Electrification – rail professionals must take charge

Posted: Monday 28th April 2008 | From Railnews May 2008 print edition by Jeremy Candfield

Jeremy Candfield, director general, Railway Industry Association

ELECTRIFICATION is back on the industry’s agenda.  There has been a rapid growth in interest since last summer. Cross-industry groups are meeting; there are signs that the business case may be significantly stronger than had been thought; the environmental issues are becoming more prominent all the time; Government is sounding more interested.

RIA would welcome seeing more of the railway electrified.  Scotland is moving strongly in that direction.  Elsewhere the decision has not yet been taken, but it is looking increasingly possible that it will be. And, as the organisation representing the supply industry – manufacturers, consultancies, contractors, leasing companies, specialist service providers – we want it to be delivered as efficiently and effectively as possible. 

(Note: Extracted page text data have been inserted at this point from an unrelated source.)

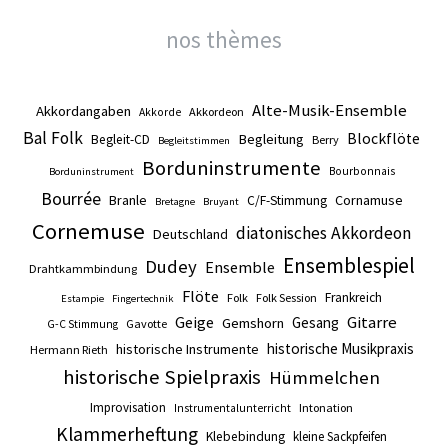
nos thèmes
Alte-Musik-Ensemble
Akkordangaben
Akkordeon
Akkorde
Bal Folk
Blockflöte
Begleitung
Begleit-CD
Berry
Begleitstimmen
Borduninstrumente
Bourbonnais
Borduninstrument
Bourrée
Branle
Cornamuse
C/F-Stimmung
Bretagne
Bruyant
Cornemuse
diatonisches Akkordeon
Deutschland
Ensemblespiel
Dudey
Ensemble
Drahtkammbindung
Flöte
Frankreich
Folk
Folk Session
Estampie
Fingertechnik
Gitarre
Geige
Gesang
Gemshorn
Gavotte
G-C Stimmung
historische Musikpraxis
historische Instrumente
Hermann Rieth
historische Spielpraxis
Hümmelchen
Improvisation
Intonation
Instrumentalunterricht
Klammerheftung
Klebebindung
kleine Sackpfeifen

That means planning: thinking through the issues that, if addressed now – or very soon – will make a big difference to programme, cost, quality and risk in a few years’ time.  Much of the rolling stock supply industry was devastated in the mid-1990s by lack of planning in the way trains were ordered: virtually three years with not a single main-line car ordered, then four thousand ordered in the few years immediately afterwards.

Feast and famine is hugely inefficient for the entire sector, as supply companies – and the people who work for them – already know to their cost only too well.  On current projections, we do have time to plan how electrification should best be done. It is vital that we do so, and it is for railway professionals to say so: it is no good blaming politicians or other decision-takers when it is too late.

Despite the fresh look at the business case, the cost of overhead electrification remains an issue.  RIA members – small and large companies – are responding very positively to a challenge from Network Rail: drive down the cost of electrifying lightly-used route sections, especially around the big cities, and cut the disruption to the railway caused by installing it.

It’s a good call.  Like many others – including Network Rail – we think there’s much that can be done by changing processes and specifications and simplifying some of the ways we do things. So far the work looks promising.  We hope that it will lead to a demonstration project as part of planning for a wider programme.

But planning is really important for another reason too: to ensure that the skilled workforce and the plant it needs are there and available when they are needed.  Outside Scotland, little new overhead electrification work is currently programmed and skilled people have left the sector.  Yet a good many diesel multiple units will fall due for replacement in the next decade, either by more DMUs or by electric trains.  And there may well be a good case before then for main-line electrification as well, or more infill.

Growing our ability to electrify the railway means increasing the number of skilled people available, including the project managers needed to ensure that staff work efficiently.  There are other businesses outside the railway that want those people, and a lot of demand for specialist skills to help in the rapid expansion of railways in many other countries.

So it’s important that we develop a qualifications structure to encourage training, and we are looking at that with Network Rail.  Companies and their people do, however, need more than a qualifications structure alone: they need a reasonable degree of confidence that the work will come through, especially against the fairly volatile demand we have had in the past.

The need, then, is for a steady and managed increase in workload as part of a rolling programme – a continuing baseload that gives employers the confidence to recruit and train and employees the confidence to participate.  Without that confidence, the easy solution is all too often to poach staff and drive up costs in the process, to the loss of the railway as a whole.

Generating the momentum for a full programme in a few years may mean having another look at the industry’s investment plans before then. We don’t know yet, but it is possible.  It will depend on the size and make-up of the renewals programme, whether it will produce the skills needed for new work and, of course, on the timing.  But pro-active management and planning of the supply chain will be essential. It is too important to repeat the mistakes of the past.

- Based on a presentation by Jeremy Candfield given on 15 April at the Railway Forum/Railway Engineers Forum ‘Choosing Sustainable Power’ seminar and available at www.riagb.org.uk.